Россия – не авторитарный донор стабилизации, как прежде, а враг идеи порядка. Никто не хочет испытывать, готов ли Кремль впредь вести себя предсказуемее? Это слишком рискованно. Стабилизационная повестка в Европе отныне противостоит повестке отношений с Москвой. На смену исключительной России с великим прошлым пришла поднадзорная Россия, страна-рецидивист. Правда, это другое «неэксклюзивное» государство добивается нового европейского урегулирования взамен разрушенного. Возможно ли это? Да – но в наших ли интересах?
Требование Москвы в 1990-е – 2000-е годы. стать членом западного порядка с правом голоса было вполне справедливым, однако выгодно ли оно теперь? Вот еще один повод опознать свои действительные национальные интересы.
Часто приводят пример Хельсинкских соглашений 1975 года, навечно признавших послевоенные границы за 15 лет до того, как они переменились. Странный эталон, он более настораживает, чем вдохновляет. Хельсинки лишь углубили стратегические несчастья СССР. Десятилетие предперестройки прошло для Москвы в моральной изоляции под судом Хельсинкских протоколов.
Большой договор Евросоюза и Евразийского экономического союза, если даже возникнет, предсказуемо станет геополитической биржей с фильтрами допуска. Каждую сделку России придется «покупать». Торг пойдет, конечно, вокруг границ и суверенитетов в Евразии, но любые уступки России (а речь отныне только о них, но не о сообществе доверия) обставят и обусловят военно-стратегическими контрфорсами. Формализация правил во всяком случае пройдет за счет сокращения маневренных зон, где у России до сих пор были развязаны руки для сдерживания. Такой договор подстегнет формализацию и еще более опасных для Российской Федерации новелл – при участии России по ходу переговоров может состояться долгосрочная антироссийская «коалиция по умолчанию».
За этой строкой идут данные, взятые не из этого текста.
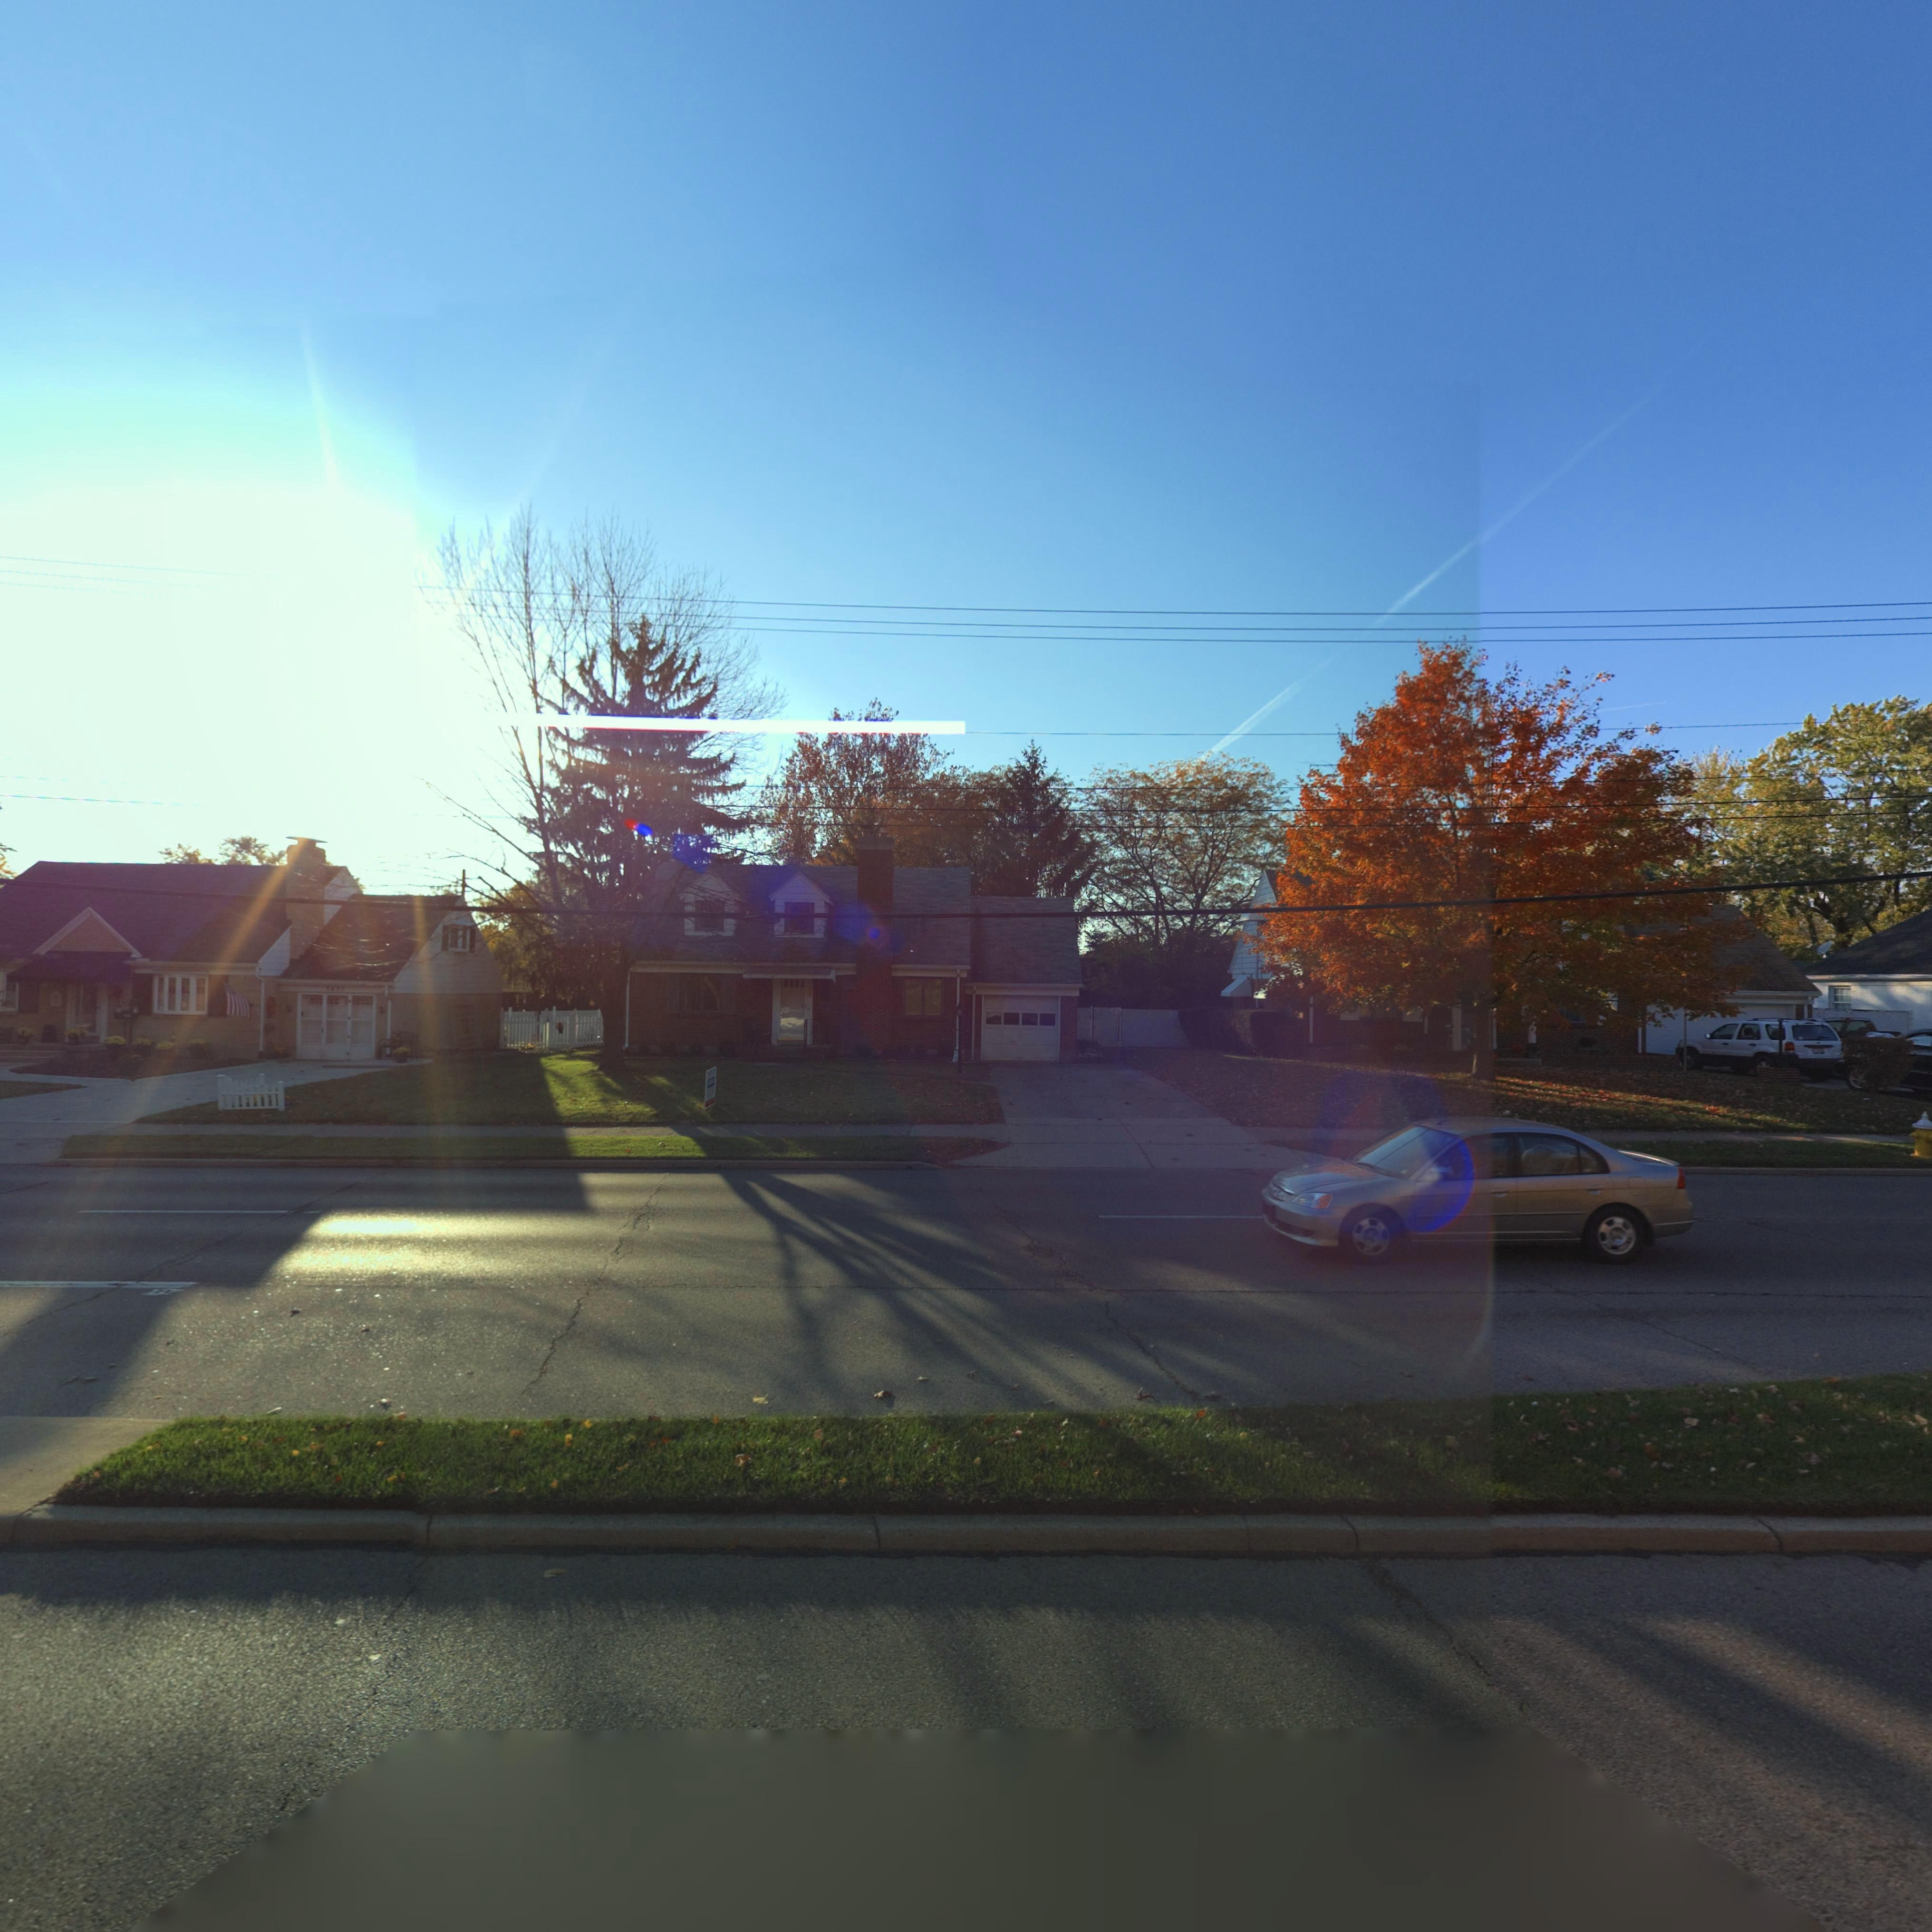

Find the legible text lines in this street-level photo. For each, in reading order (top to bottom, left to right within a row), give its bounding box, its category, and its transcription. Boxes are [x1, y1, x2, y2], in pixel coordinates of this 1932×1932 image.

[325, 985, 344, 991] StreetNumber: 3657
Итак, мы входим в эру неизбежной ревизии национальных интересов России. Может, хоть теперь кто-то захочет узнать их состав? Что предпочтительнее с позиции наших интересов – корыстолюбиво лояльная Москве лицемерная Украина? Или столь же лицемерный новый европейский порядок – неудобный и жесткий, тот, который уже складывается вокруг украинского урегулирования? Но что тогда станет ценой будущего порядка – Донбасс? Украина? Или само нынешнее устройство Российской Федерации?
Ответы на эти вопросы как раз и относятся к сфере национальных интересов России, все еще остающихся неопознанными.